Where and when and with whom would you propose teaching people? This is a solvable problem, but you have to justify being ABLE to just do it right the first time.
> leading off with the problems, and giving the students time to grapple with the problems without the answers
Sounds good, but how do you get them to grapple? You only turned "tell people the solution to a problem they don't have" to "tell people of a problem they don't have". I don't see how this (alone) will make a difference.
It seems like some authors get over-ambitious about actually teaching the material. But as a reader, often I don't care enough to do the exercises, because I'm just exploring, and I don't know if I'll come back this way again. I haven't made a commitment to actually learn the subject yet. I just want to know the layout of the landscape and I'll come back to it if I actually need to know it.
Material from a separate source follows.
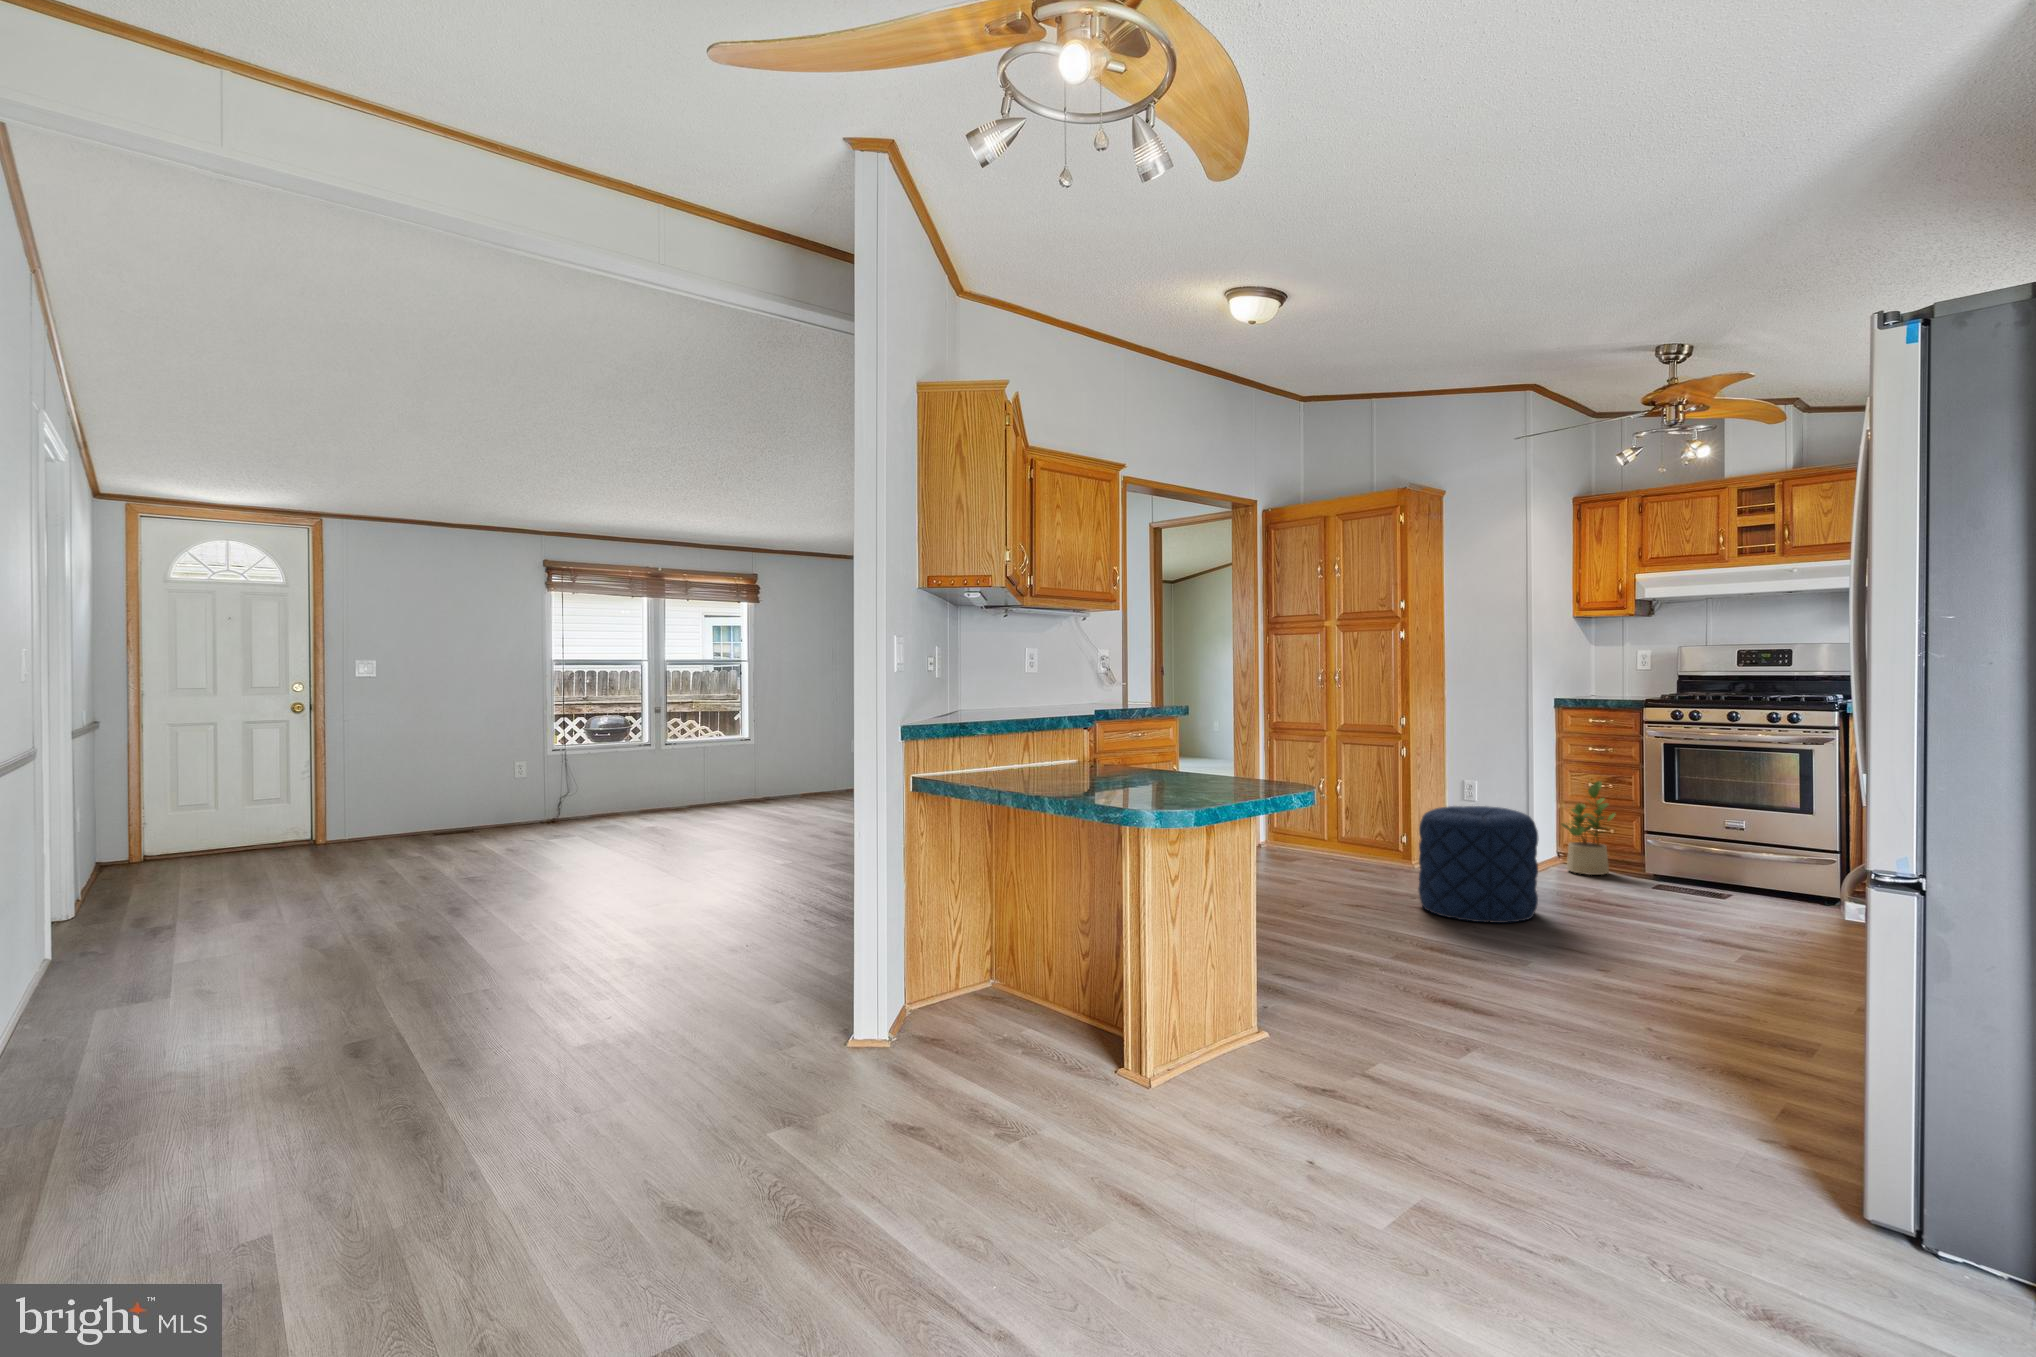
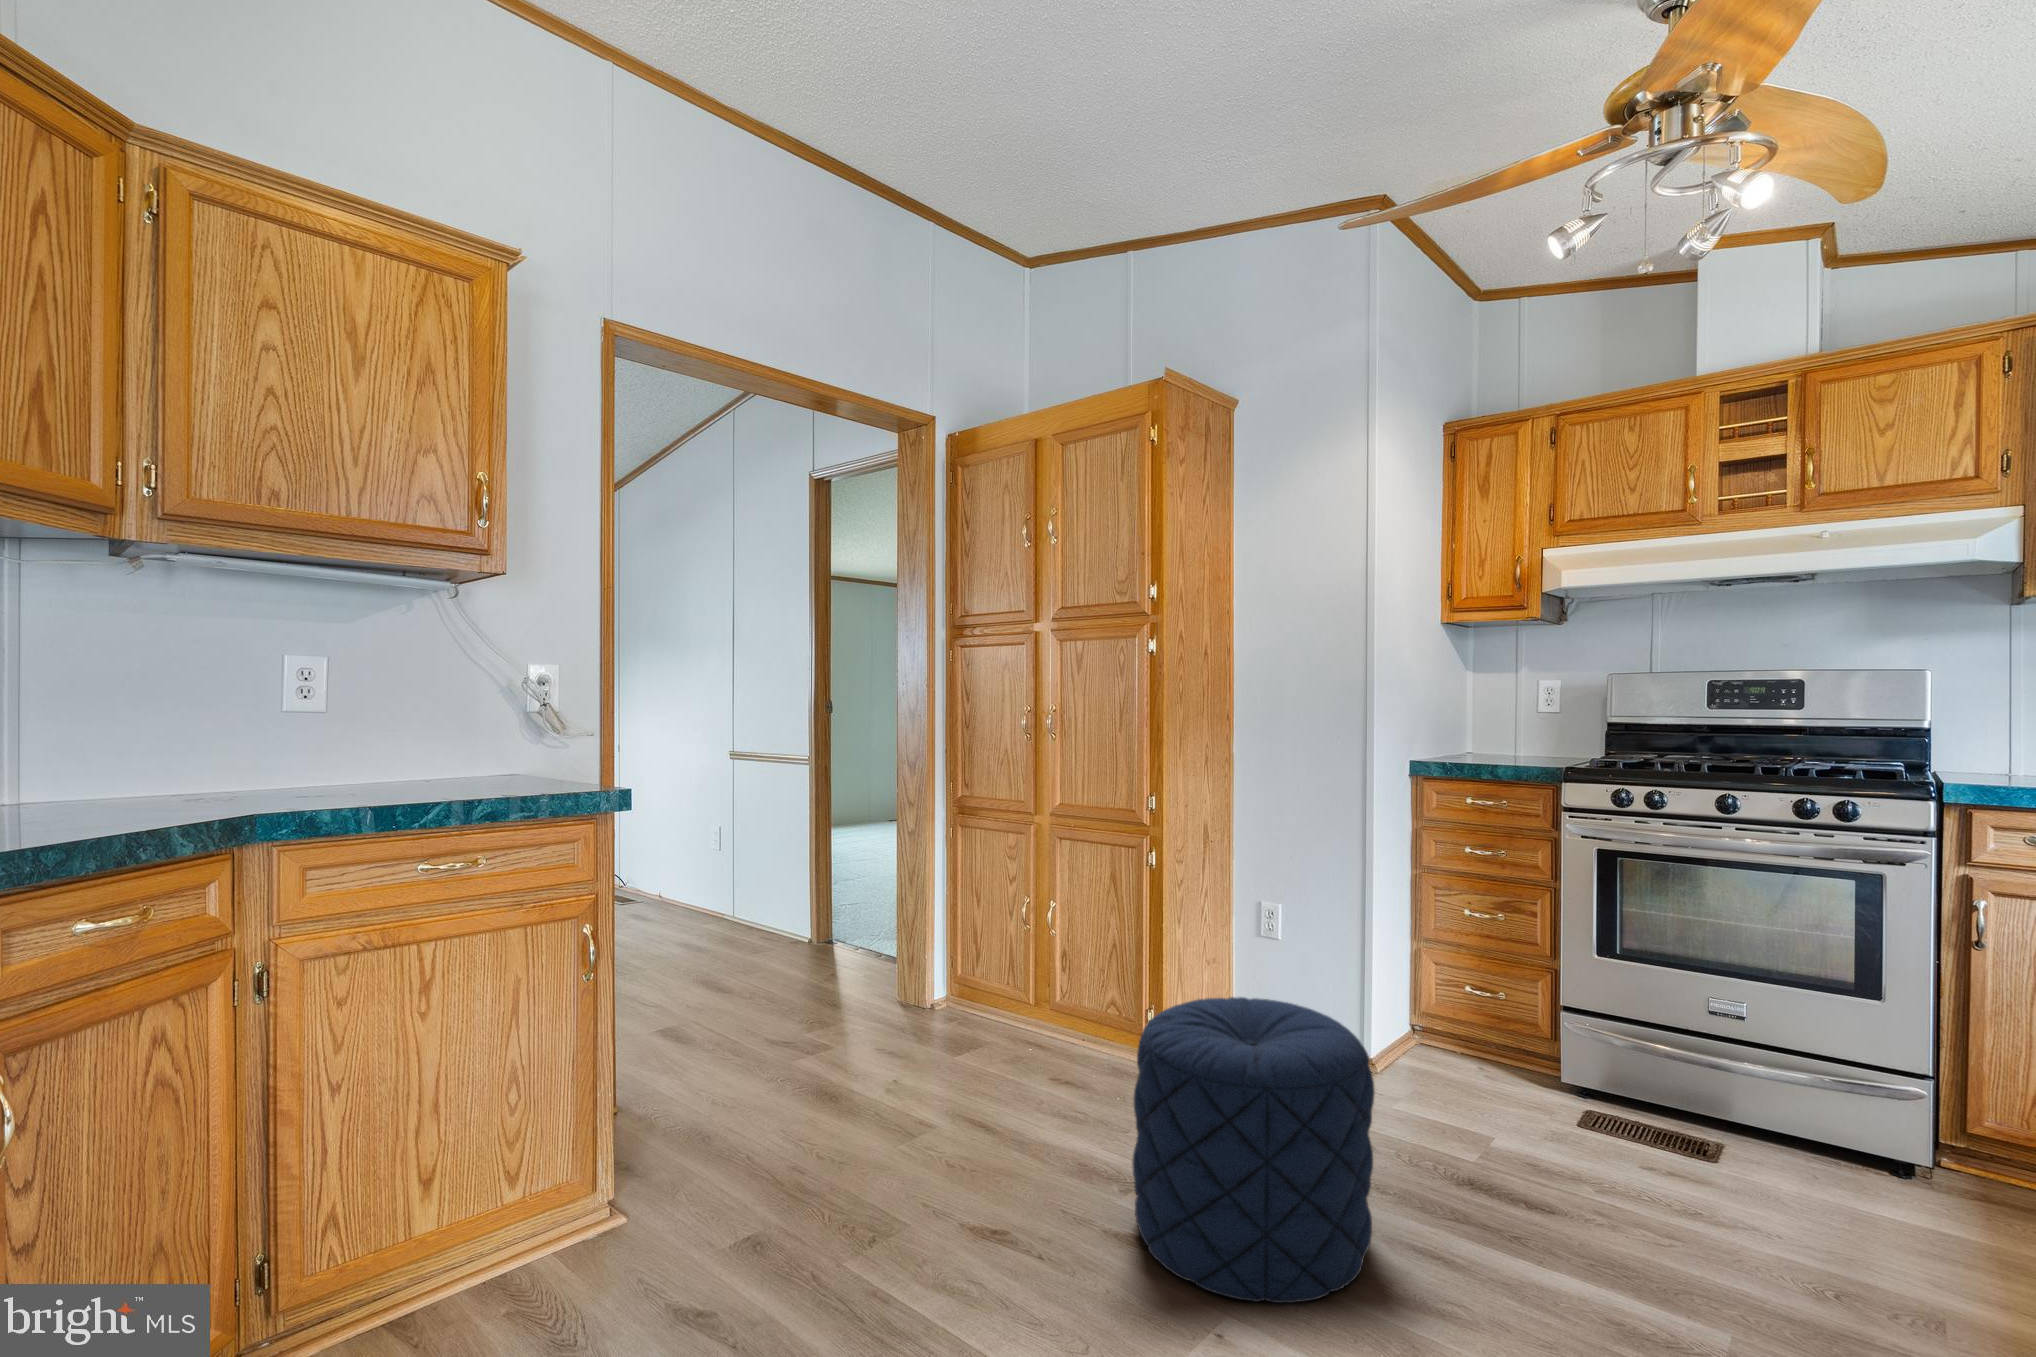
potted plant: present [1561,781,1616,875] -> none [1420,906,1514,1079]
In particular, I think hardly anyone really needs to know quantum mechanics well enough to do homework?
It seems like before testing effectiveness, you need to determine what subset of your audience shares the goals you assume. Often, it's only going to be a small fraction.
Re: examples vs problem-solving: I found that attempting a problem that was beyond me would prime my mind, so that when I read the solution, my mind would grab it. Like an enzyme. Apart from focusing on the relevant aspect of the material, it also provides motivation, and then satisfaction though tension and release. Something of a drama/sales technique.
[EDIT it also combats that feeling of not having learnt anything in 3 years, by giving contrasting experiences of not-knowing and knowing.
All humans are intelligent; I believe learning is just a matter of paying attention, which requires motivation and confidence. A sense of progress helps both.]
I tried this on a class when I was tutoring at uni, and it seemed to work well. Students were surprisingly interested in the answers to puzzles I put on the board at the start of each tute, even though I didn't refer to them, and several did extremely well in the subject. Unfortunately, I have no comparative data with other tutes, due to "privacy issues", which averages would have overcome. So much for my dept's interest in teaching quality.
I don't feel like that's a show-stopper. With some work, preferably in the first two lectures, you could train them out of the habit, perhaps by reframing it in a way that doesn't offend their habits e.g. ask them to say, "I have solved your challenge" rather than "this is wrong/a lie" which they have a revulsion to.
The problem is that by the time students start being taught them, they've been exposed to years of media and ad messaging influence which undermine them.